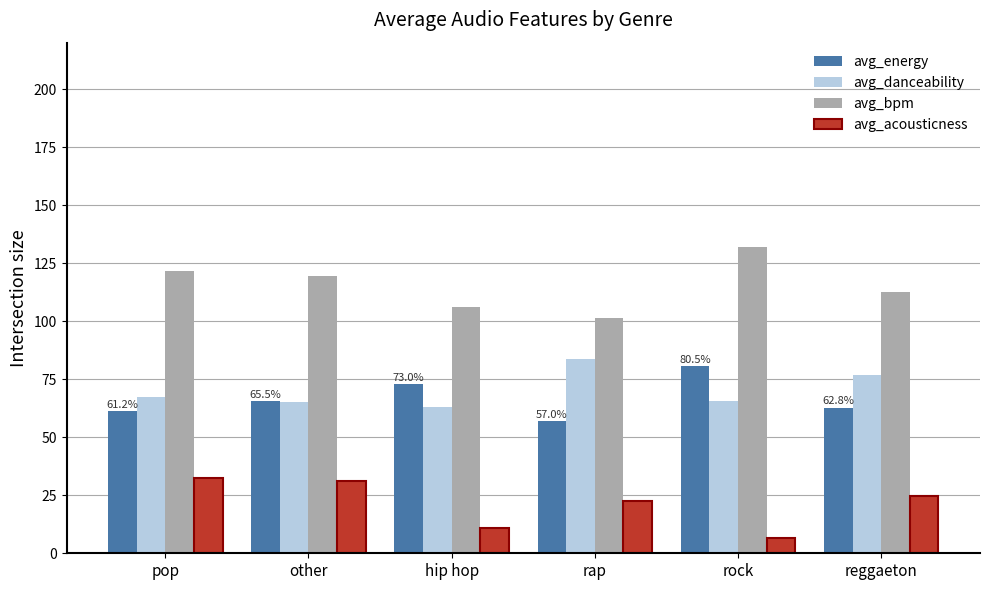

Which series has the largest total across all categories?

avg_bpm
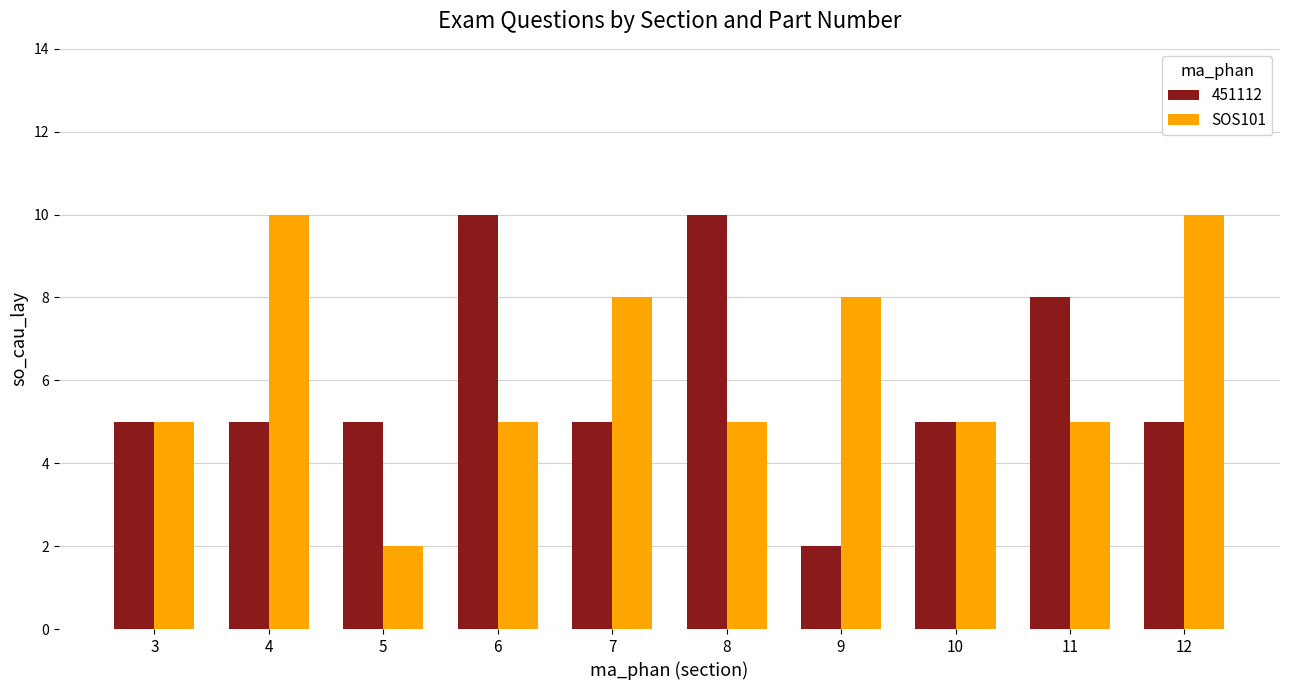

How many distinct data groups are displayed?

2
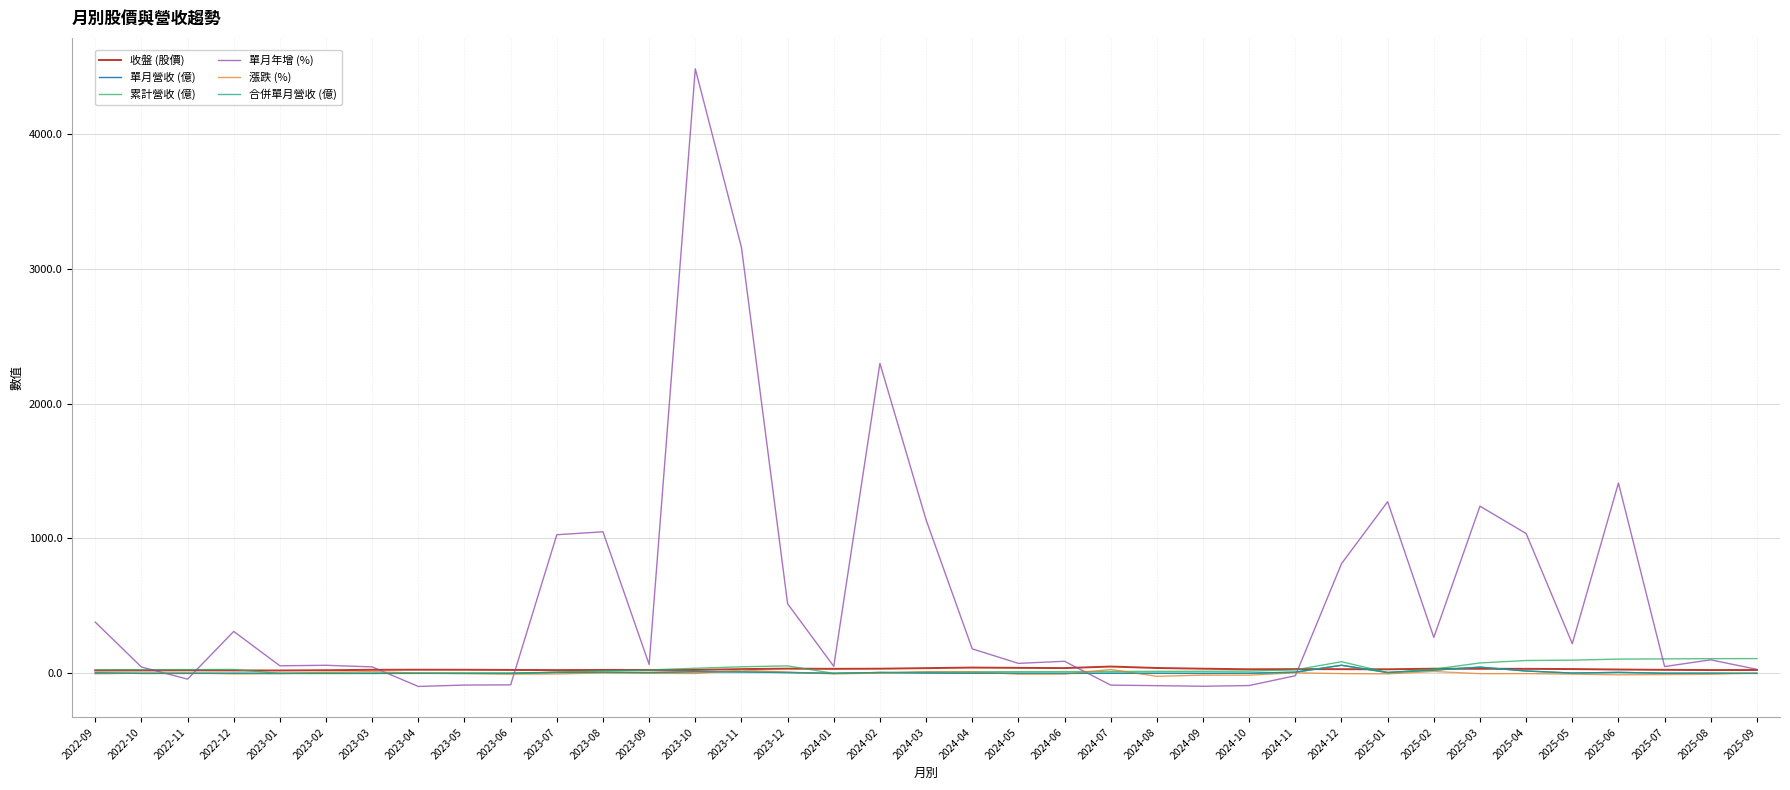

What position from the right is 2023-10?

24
==================================================
Can you present all of the data above as a numbered list, one line per item, with the blank lines and the pictures left out?

#### EXERCISE RESULT:
1. Which series has the largest total across all categories?
2. avg_bpm
3. How many distinct data groups are displayed?
4. 2
5. What position from the right is 2023-10?
6. 24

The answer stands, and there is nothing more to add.